◆ WORK ORDER ◆
Write out the opening lines of the data word for word, up to and including the line with "middle tip: (948, 1254)", and leave every picture and every later line out.
•••
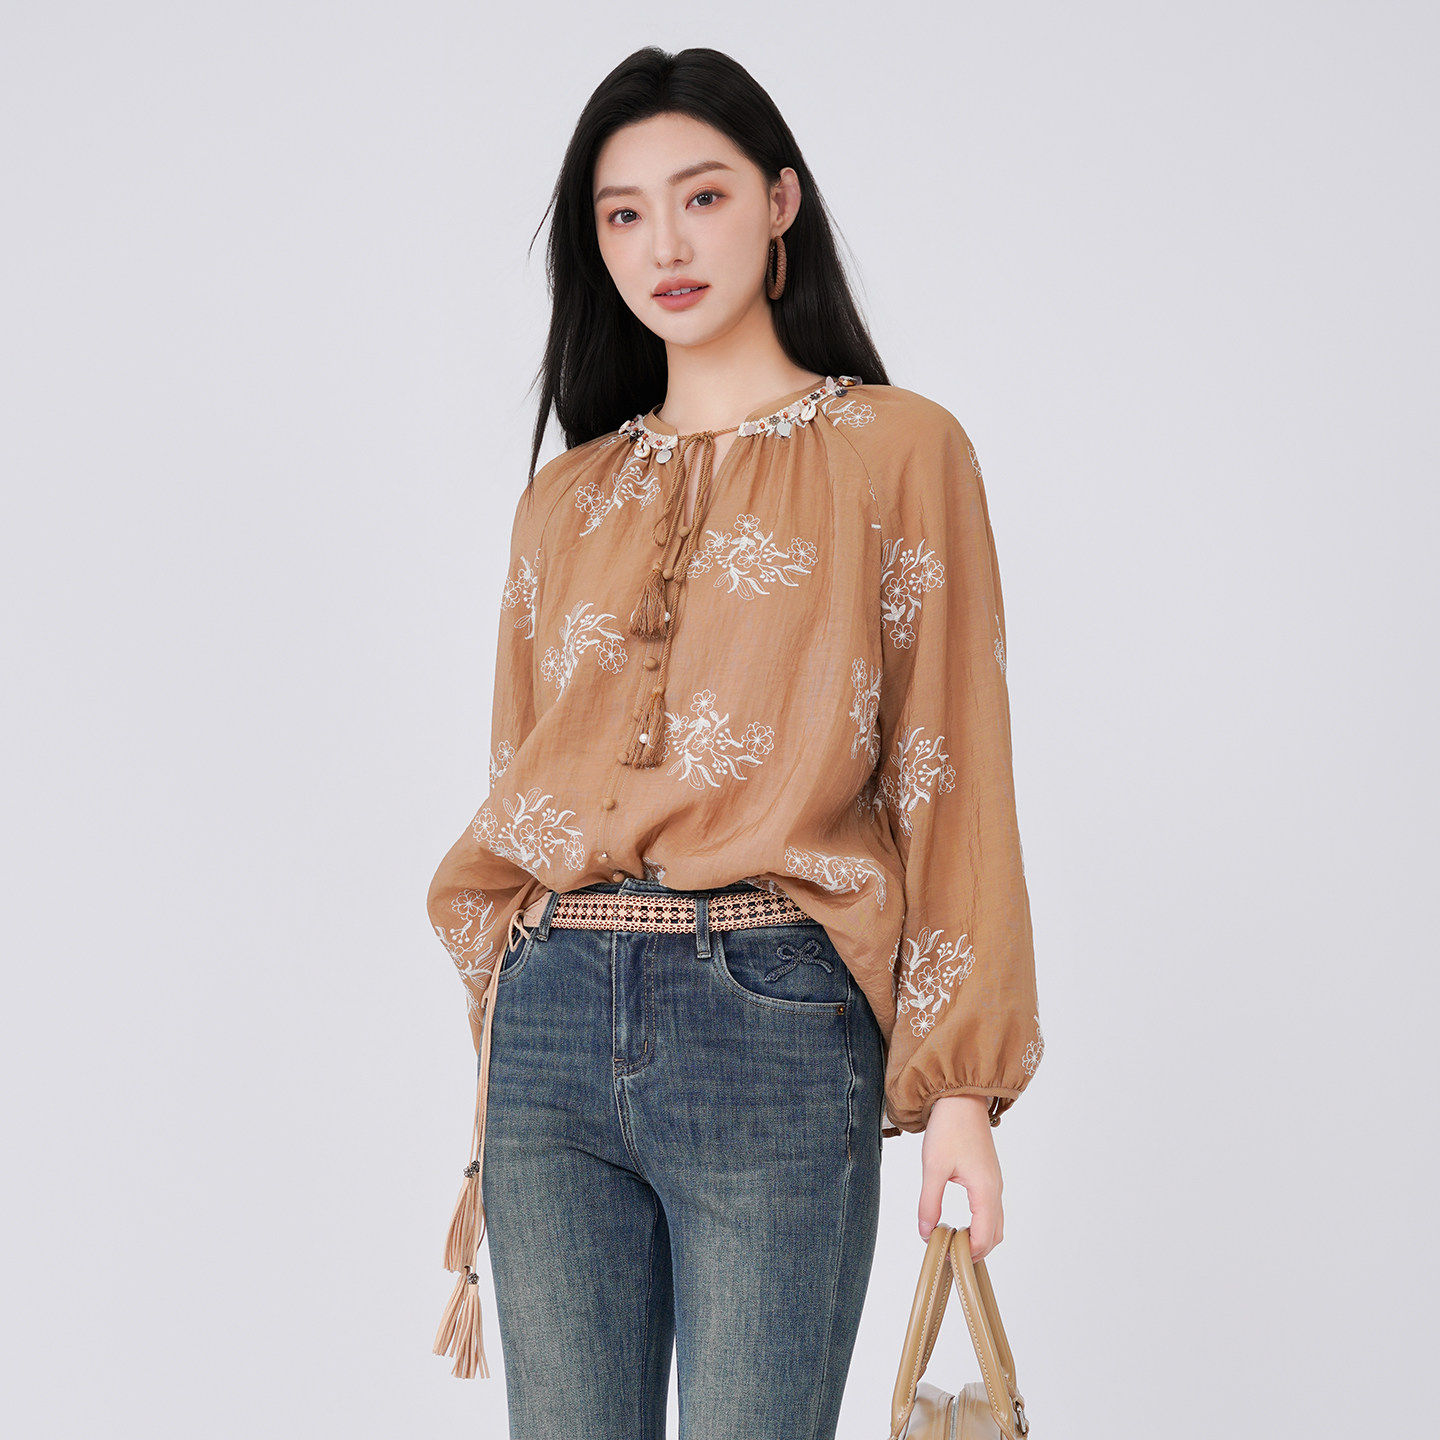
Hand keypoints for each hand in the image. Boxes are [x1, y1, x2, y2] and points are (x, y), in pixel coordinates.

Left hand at [918, 1095, 1003, 1261]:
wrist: (961, 1098)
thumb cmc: (949, 1128)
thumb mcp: (933, 1167)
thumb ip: (929, 1203)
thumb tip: (925, 1233)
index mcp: (985, 1190)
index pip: (984, 1238)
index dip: (967, 1254)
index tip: (945, 1257)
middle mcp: (995, 1190)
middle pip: (995, 1236)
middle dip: (975, 1251)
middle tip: (948, 1254)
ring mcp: (994, 1183)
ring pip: (995, 1224)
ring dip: (978, 1238)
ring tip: (952, 1241)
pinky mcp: (989, 1176)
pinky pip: (991, 1210)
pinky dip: (980, 1224)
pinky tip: (959, 1222)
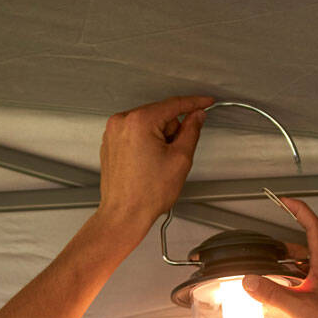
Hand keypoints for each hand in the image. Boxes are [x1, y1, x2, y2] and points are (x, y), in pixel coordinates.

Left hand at [97, 95, 213, 233]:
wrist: (124, 215)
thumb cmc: (147, 194)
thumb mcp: (180, 159)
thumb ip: (191, 131)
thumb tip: (196, 116)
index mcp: (139, 121)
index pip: (174, 104)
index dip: (195, 103)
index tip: (206, 102)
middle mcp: (122, 122)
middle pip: (160, 115)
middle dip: (172, 131)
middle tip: (173, 156)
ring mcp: (113, 132)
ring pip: (148, 125)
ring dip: (159, 138)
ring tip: (157, 164)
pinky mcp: (110, 143)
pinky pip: (135, 134)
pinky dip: (146, 144)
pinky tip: (147, 164)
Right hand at [242, 198, 317, 317]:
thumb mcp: (300, 309)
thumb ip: (272, 294)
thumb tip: (249, 280)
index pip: (313, 228)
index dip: (299, 210)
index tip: (284, 201)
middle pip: (305, 249)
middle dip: (283, 245)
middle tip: (266, 246)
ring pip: (303, 269)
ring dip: (285, 267)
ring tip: (266, 270)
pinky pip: (303, 287)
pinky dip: (288, 286)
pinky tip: (277, 297)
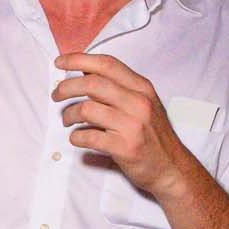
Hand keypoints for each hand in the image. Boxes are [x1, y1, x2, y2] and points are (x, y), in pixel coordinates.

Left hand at [52, 53, 192, 195]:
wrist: (172, 168)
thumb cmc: (152, 135)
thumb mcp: (143, 104)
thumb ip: (119, 87)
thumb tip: (85, 71)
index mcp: (142, 88)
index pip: (107, 64)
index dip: (79, 60)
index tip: (60, 62)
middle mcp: (138, 103)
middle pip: (92, 84)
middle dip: (66, 87)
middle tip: (56, 95)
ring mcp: (132, 125)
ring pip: (86, 109)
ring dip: (68, 115)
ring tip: (68, 121)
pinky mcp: (124, 147)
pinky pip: (88, 137)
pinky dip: (76, 137)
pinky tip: (78, 138)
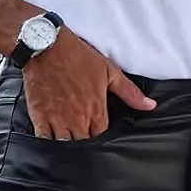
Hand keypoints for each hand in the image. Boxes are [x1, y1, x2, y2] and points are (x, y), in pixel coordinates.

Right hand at [22, 30, 155, 139]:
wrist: (46, 45)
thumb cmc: (78, 56)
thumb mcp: (109, 71)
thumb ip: (129, 92)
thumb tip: (150, 106)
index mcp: (96, 111)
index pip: (102, 136)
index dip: (100, 135)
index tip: (96, 129)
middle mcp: (78, 120)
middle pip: (84, 144)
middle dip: (85, 140)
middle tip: (82, 133)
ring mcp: (58, 120)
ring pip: (66, 145)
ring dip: (68, 143)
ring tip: (68, 136)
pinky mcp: (40, 117)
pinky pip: (45, 140)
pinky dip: (48, 143)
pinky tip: (51, 138)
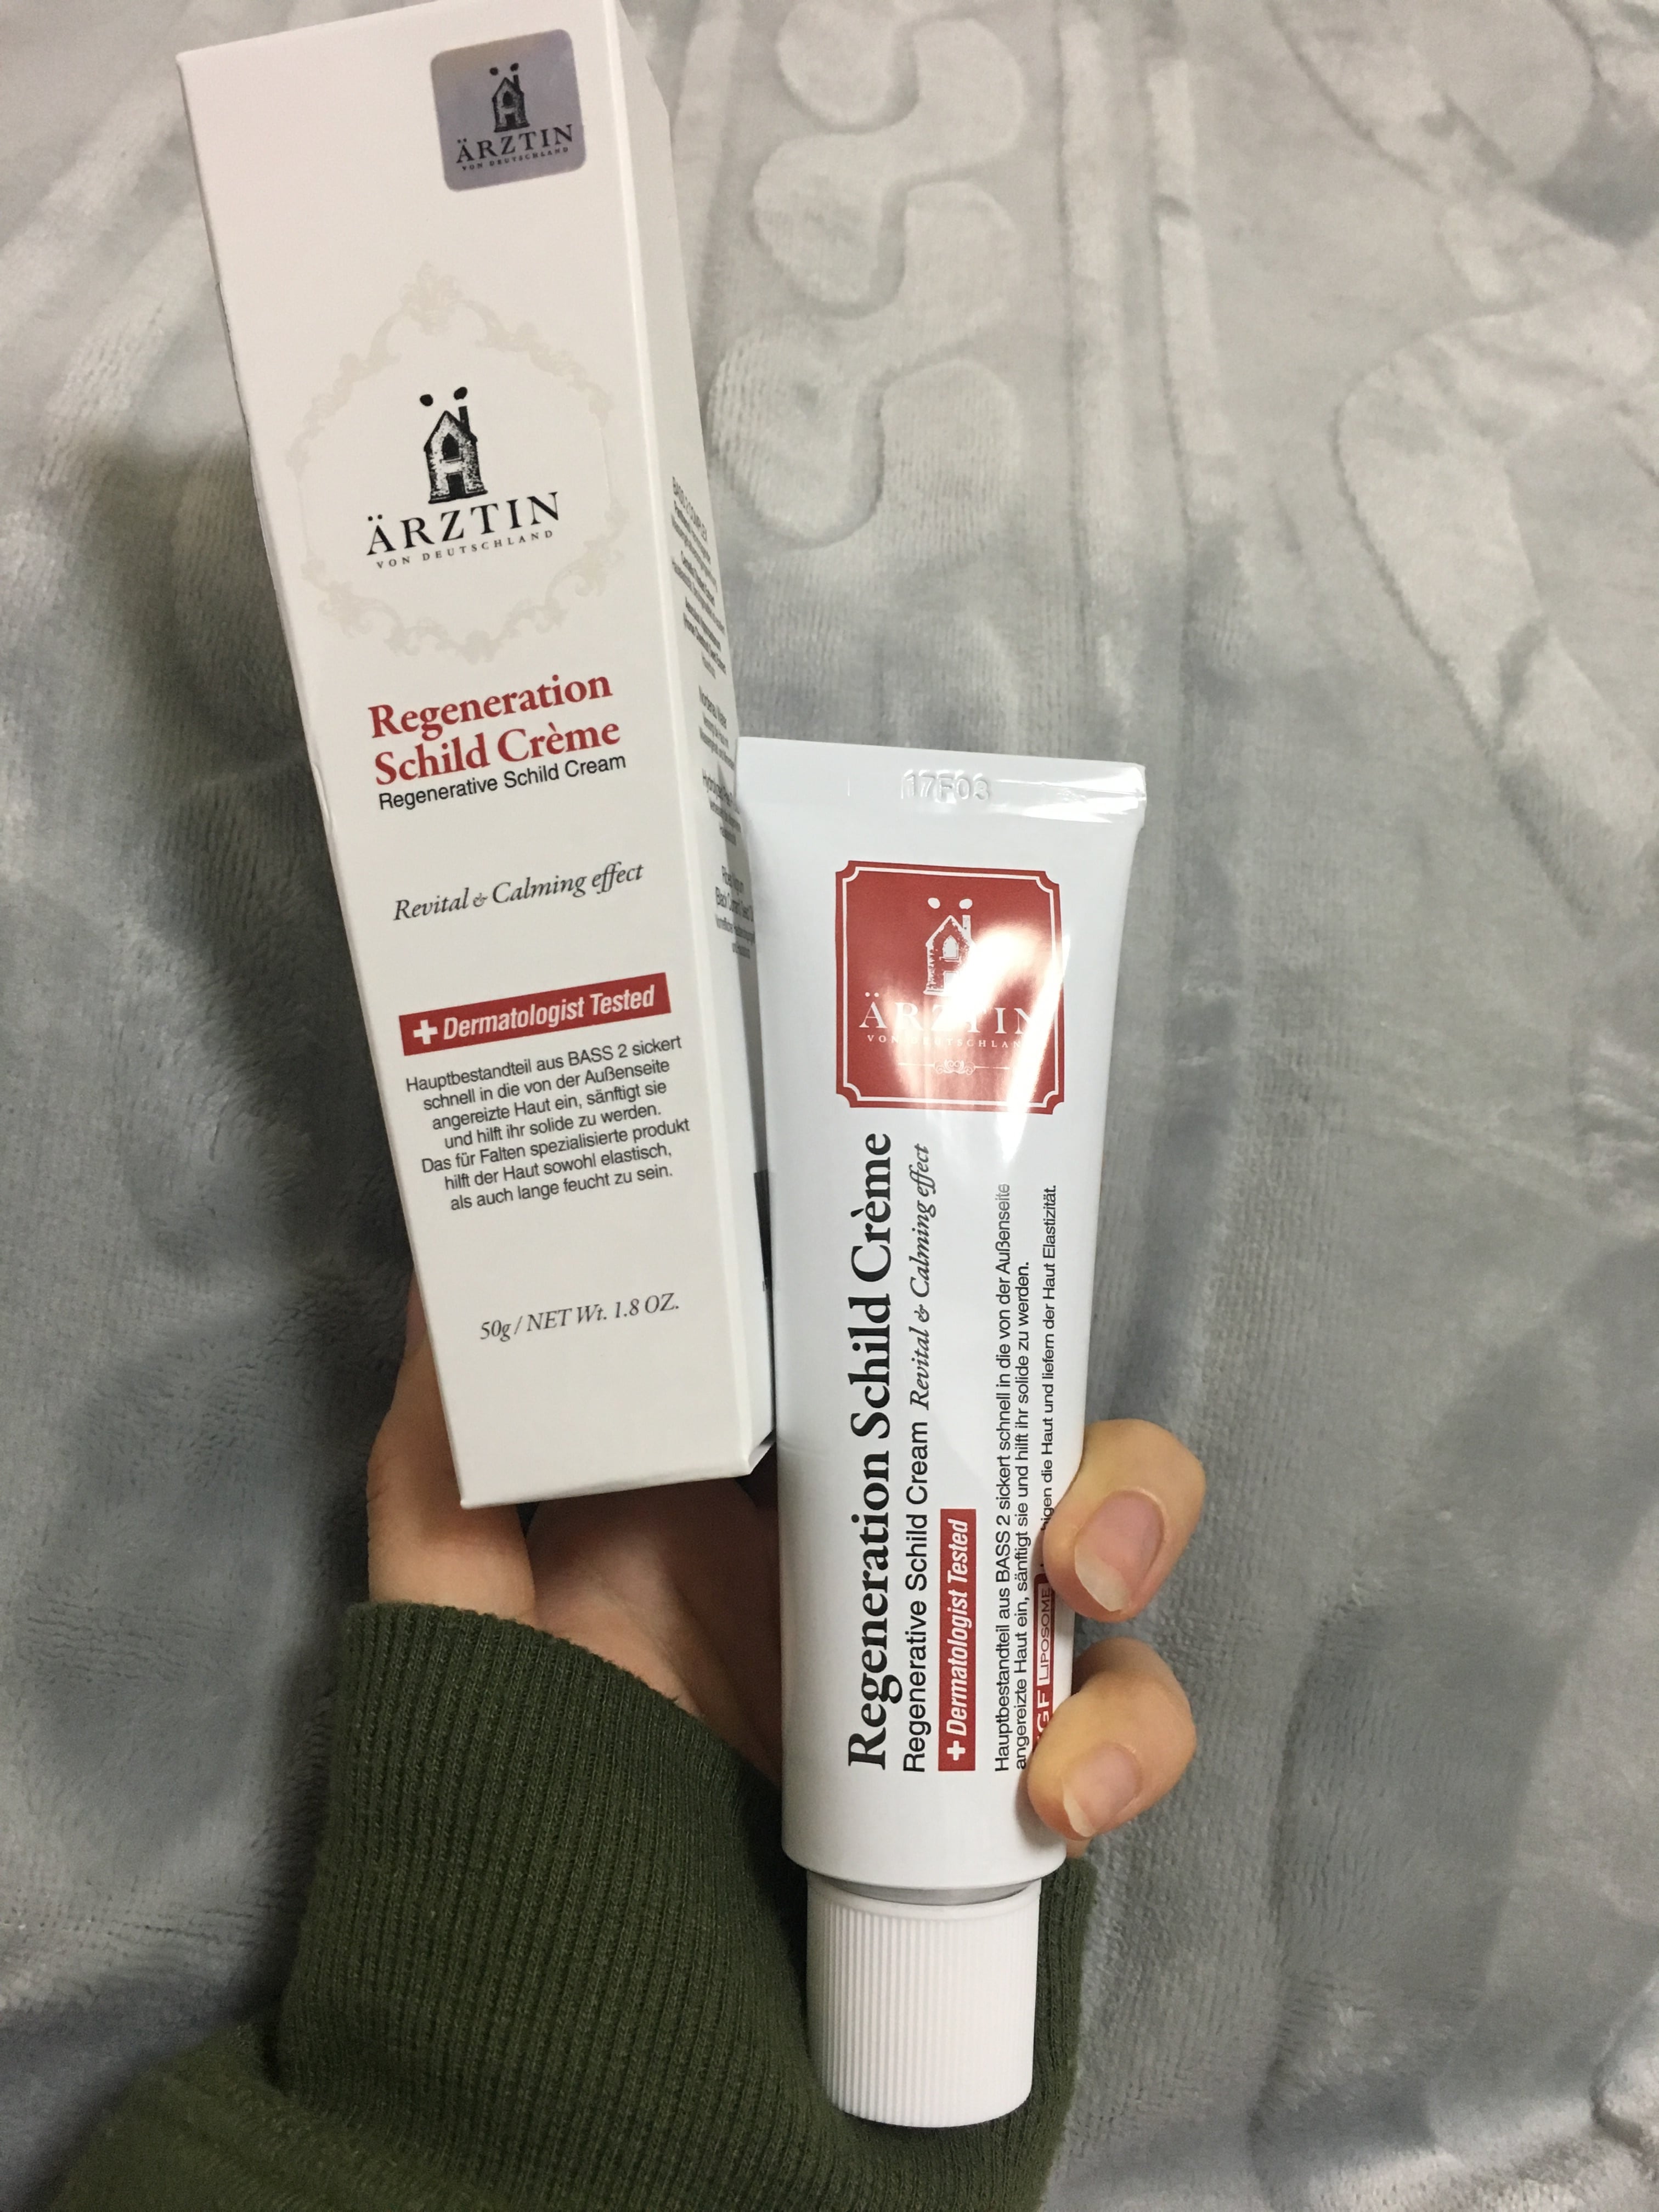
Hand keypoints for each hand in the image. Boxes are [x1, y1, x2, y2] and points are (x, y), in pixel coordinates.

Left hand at [369, 1284, 1201, 1848]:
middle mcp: (881, 1539)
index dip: (957, 1309)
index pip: (899, 1346)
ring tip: (1082, 1597)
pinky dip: (1128, 1743)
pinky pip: (1121, 1726)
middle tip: (1061, 1512)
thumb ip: (440, 1472)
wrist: (579, 1993)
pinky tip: (1061, 1797)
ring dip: (1137, 1551)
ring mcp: (949, 1645)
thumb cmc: (521, 1771)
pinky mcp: (998, 1760)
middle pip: (1041, 1440)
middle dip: (1095, 1451)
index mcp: (769, 1471)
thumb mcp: (464, 1609)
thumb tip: (445, 1280)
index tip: (965, 1309)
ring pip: (1105, 1560)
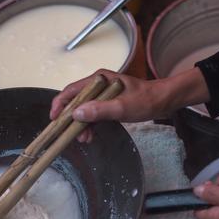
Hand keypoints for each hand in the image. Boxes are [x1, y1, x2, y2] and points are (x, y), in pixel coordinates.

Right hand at [50, 69, 171, 141]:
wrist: (165, 101)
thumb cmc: (146, 100)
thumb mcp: (122, 107)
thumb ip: (100, 110)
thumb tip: (76, 114)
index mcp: (99, 80)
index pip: (72, 90)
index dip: (60, 104)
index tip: (54, 119)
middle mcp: (98, 84)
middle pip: (76, 101)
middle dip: (71, 118)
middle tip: (69, 134)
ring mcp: (104, 94)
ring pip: (85, 109)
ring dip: (81, 124)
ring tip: (83, 139)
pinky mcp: (110, 102)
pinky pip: (94, 113)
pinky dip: (91, 124)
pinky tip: (90, 135)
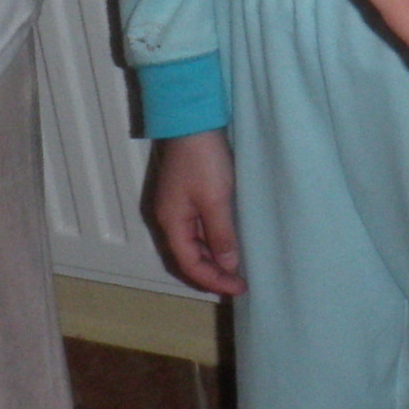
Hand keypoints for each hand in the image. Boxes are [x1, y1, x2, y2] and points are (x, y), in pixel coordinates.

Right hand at [145, 128, 244, 297]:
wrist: (192, 120)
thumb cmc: (203, 160)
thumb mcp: (216, 200)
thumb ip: (221, 235)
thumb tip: (227, 265)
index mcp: (171, 222)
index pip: (189, 264)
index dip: (213, 280)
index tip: (239, 288)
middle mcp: (168, 218)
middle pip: (187, 257)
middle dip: (211, 274)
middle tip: (238, 284)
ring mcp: (175, 207)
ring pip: (192, 244)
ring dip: (211, 259)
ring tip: (235, 269)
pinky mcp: (185, 196)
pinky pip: (196, 230)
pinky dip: (211, 242)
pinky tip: (226, 243)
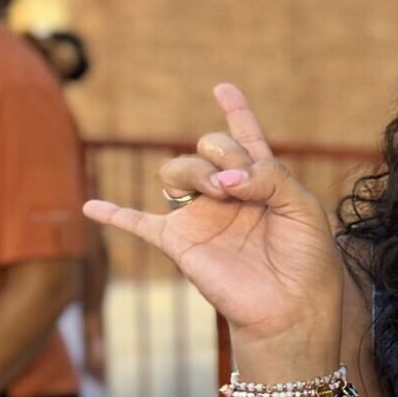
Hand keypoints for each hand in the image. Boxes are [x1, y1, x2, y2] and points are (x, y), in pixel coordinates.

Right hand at [83, 86, 344, 357]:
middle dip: (225, 151)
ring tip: (221, 193)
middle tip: (243, 183)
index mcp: (263, 183)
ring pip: (177, 168)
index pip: (246, 140)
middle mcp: (229, 194)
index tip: (224, 87)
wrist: (291, 308)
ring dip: (196, 170)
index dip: (236, 112)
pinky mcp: (179, 242)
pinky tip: (91, 207)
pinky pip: (135, 222)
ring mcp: (201, 216)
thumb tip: (226, 178)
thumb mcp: (304, 209)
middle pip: (210, 146)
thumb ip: (270, 178)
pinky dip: (112, 213)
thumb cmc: (306, 260)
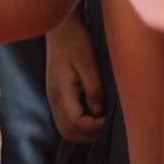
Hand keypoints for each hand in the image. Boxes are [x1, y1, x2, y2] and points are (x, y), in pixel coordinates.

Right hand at [45, 11, 104, 142]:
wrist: (60, 28)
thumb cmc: (75, 41)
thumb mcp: (88, 63)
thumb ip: (93, 89)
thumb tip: (99, 112)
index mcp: (61, 90)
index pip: (75, 122)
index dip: (94, 127)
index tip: (110, 120)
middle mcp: (53, 97)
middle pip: (68, 131)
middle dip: (89, 135)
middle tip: (107, 126)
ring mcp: (53, 96)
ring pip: (65, 128)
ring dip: (84, 132)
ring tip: (101, 123)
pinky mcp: (56, 94)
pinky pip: (65, 118)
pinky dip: (79, 124)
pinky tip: (93, 115)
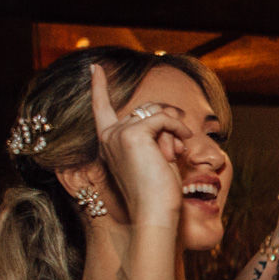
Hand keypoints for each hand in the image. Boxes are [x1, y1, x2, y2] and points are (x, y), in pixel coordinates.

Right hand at [88, 63, 192, 227]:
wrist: (154, 212)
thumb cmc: (157, 191)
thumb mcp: (153, 157)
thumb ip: (153, 134)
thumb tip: (166, 113)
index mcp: (108, 143)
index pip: (101, 109)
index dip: (99, 87)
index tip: (95, 67)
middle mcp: (109, 136)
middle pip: (145, 110)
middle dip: (166, 125)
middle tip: (174, 152)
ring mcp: (118, 134)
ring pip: (156, 113)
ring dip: (173, 130)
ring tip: (175, 153)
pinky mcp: (132, 134)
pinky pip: (163, 118)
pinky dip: (177, 128)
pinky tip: (183, 144)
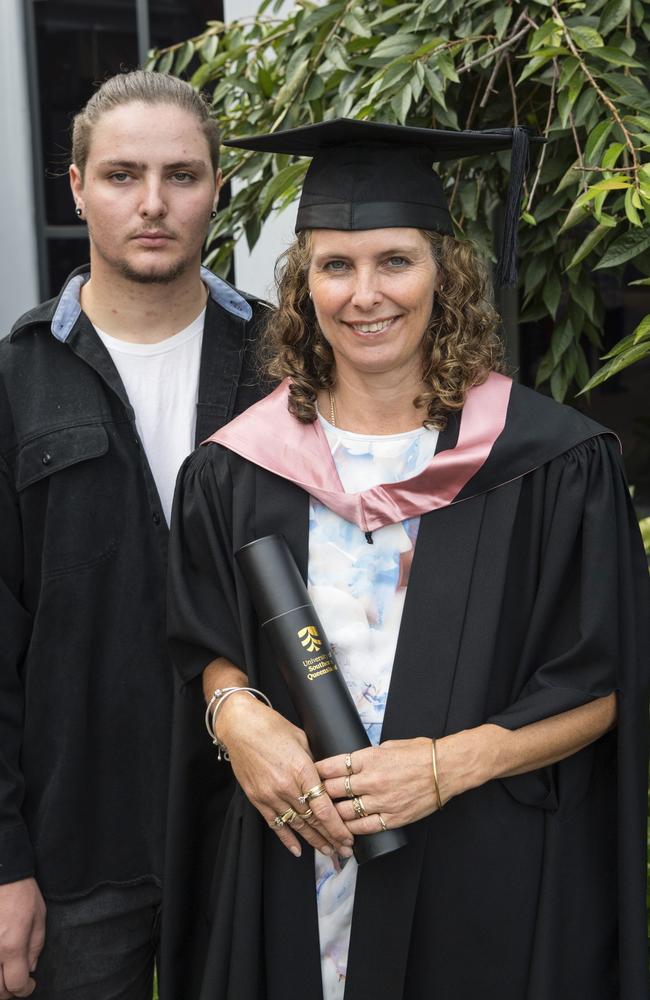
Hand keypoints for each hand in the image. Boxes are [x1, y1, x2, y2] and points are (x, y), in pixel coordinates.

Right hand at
•••
◆ YOUR RESPONSE ◆
Hand keypoints for each hand in the image. Boxes are [x1, y1, x2, y2] and points are (x, y), in pixel coordinates.

Left hand at [918, 1095, 1003, 1261]:
wrist: (961, 1098)
thumb cmc: (949, 1128)
thumb mcp: (933, 1167)
thumb ip: (929, 1203)
thumb tip: (925, 1233)
index mcp: (985, 1190)
index pip: (984, 1238)
index dip: (967, 1254)
index tip: (945, 1257)
middle mcp: (995, 1190)
middle pip: (995, 1236)
middle dip: (975, 1251)
middle tip: (948, 1254)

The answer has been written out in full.